A skin flap is an area of skin which is completely freed up on at least 3 sides, so that it can be raised like a lid and turned into a nearby raw area to repair it.  The base of the flap, the part which remains attached to the body, is where the essential blood supply runs in and out:  clearly this must be sufficient to keep the furthest tip of the flap alive.

The gap left behind where the flap has been raised is directly closed together with stitches and the skill is therefore in identifying a suitable area from which a reliable flap may be raised and used to good effect, without causing a significant problem at the donor site.  This requires knowledge, vision and precision.

In practice, there are many and varied flaps which can be used, especially on the face where the blood supply is best, and, with a combination of imagination and skill (prerequisites for a good plastic surgeon), an excellent repair can often be achieved using this technique.

In the wider context of reconstructive surgery, specific leashes of blood vessels supplying discrete ‘units’ of body tissue, such as skin or fat or muscle or bone or a combination of any of these, have been identified anatomically and are routinely isolated and used to accurately repair quite large defects.

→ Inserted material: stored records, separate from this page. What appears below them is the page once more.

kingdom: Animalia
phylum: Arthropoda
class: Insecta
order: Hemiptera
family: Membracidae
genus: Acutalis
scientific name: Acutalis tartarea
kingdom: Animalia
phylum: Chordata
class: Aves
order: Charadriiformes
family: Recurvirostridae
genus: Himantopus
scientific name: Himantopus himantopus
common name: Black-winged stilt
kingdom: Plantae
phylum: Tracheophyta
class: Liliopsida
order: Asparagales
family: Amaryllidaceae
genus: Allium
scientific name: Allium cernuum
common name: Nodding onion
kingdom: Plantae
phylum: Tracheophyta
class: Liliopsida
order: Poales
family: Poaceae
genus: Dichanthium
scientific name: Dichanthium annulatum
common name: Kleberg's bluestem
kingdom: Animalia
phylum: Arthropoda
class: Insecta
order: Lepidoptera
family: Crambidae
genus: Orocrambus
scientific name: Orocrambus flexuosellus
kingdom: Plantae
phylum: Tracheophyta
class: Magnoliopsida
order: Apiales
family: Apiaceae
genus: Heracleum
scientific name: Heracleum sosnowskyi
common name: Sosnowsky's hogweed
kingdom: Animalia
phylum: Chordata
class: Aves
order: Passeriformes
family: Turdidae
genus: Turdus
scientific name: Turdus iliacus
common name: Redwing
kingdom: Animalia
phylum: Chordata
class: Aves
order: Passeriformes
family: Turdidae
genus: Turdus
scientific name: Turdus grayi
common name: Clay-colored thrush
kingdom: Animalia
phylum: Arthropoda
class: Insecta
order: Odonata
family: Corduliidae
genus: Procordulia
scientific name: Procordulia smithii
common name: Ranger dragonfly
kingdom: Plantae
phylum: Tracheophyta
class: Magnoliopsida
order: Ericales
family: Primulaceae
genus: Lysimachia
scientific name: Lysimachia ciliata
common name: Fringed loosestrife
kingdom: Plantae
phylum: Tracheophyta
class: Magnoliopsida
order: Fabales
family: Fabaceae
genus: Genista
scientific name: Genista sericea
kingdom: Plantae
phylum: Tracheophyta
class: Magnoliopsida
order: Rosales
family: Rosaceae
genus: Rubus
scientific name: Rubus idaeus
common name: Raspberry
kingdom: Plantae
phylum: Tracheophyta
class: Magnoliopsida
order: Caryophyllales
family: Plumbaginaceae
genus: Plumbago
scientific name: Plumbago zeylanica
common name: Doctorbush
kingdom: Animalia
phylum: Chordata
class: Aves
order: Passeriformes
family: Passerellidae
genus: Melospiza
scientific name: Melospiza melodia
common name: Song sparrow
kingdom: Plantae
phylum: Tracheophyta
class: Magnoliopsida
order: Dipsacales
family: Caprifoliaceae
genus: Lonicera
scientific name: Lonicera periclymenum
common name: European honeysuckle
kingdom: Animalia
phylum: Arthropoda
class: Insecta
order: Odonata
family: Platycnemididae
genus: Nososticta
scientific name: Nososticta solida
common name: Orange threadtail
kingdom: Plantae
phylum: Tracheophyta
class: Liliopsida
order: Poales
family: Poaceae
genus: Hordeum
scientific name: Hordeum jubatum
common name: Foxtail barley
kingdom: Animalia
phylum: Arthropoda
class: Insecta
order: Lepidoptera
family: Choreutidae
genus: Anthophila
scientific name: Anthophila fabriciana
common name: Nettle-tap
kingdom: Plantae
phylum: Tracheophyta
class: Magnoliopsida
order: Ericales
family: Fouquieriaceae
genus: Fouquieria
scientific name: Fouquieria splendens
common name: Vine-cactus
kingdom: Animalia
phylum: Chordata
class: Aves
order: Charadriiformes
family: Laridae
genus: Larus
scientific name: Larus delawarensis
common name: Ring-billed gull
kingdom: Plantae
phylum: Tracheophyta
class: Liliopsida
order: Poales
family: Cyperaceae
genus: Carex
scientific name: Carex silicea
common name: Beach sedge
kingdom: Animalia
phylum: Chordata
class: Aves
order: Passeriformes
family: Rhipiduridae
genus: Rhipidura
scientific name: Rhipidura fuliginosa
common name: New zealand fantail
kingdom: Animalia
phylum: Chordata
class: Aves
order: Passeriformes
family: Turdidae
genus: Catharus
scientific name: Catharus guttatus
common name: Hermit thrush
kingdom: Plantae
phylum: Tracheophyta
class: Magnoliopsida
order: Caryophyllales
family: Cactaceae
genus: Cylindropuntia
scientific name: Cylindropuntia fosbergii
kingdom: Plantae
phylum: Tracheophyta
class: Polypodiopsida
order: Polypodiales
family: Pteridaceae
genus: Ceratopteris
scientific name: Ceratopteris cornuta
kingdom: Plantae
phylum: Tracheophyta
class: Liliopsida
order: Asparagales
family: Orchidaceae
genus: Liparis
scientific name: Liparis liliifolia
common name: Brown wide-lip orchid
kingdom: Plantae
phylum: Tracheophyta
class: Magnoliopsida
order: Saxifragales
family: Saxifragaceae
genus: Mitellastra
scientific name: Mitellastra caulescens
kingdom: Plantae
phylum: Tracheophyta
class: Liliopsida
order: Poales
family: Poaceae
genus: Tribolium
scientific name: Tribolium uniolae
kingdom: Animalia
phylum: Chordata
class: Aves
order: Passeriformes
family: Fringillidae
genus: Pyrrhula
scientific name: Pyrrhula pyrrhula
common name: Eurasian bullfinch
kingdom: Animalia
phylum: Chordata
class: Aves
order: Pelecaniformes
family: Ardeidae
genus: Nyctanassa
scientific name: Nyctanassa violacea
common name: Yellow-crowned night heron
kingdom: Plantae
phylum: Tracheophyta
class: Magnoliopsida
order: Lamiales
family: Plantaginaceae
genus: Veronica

Sometimes the ideal unit of tissue is situated too far away to reach the target area, which might be on a lower limb where cover for badly broken bones is needed or in the mouth following extensive removal of a cancerous growth, for example.  Under these circumstances, the leash of blood vessels is completely divided at the donor site and the whole unit of tissue is then transferred to where it is required and its blood vessels are ‘plumbed in’ to other blood vessels in the target area using microsurgery:  this type of flap is referred to as a Free Flap.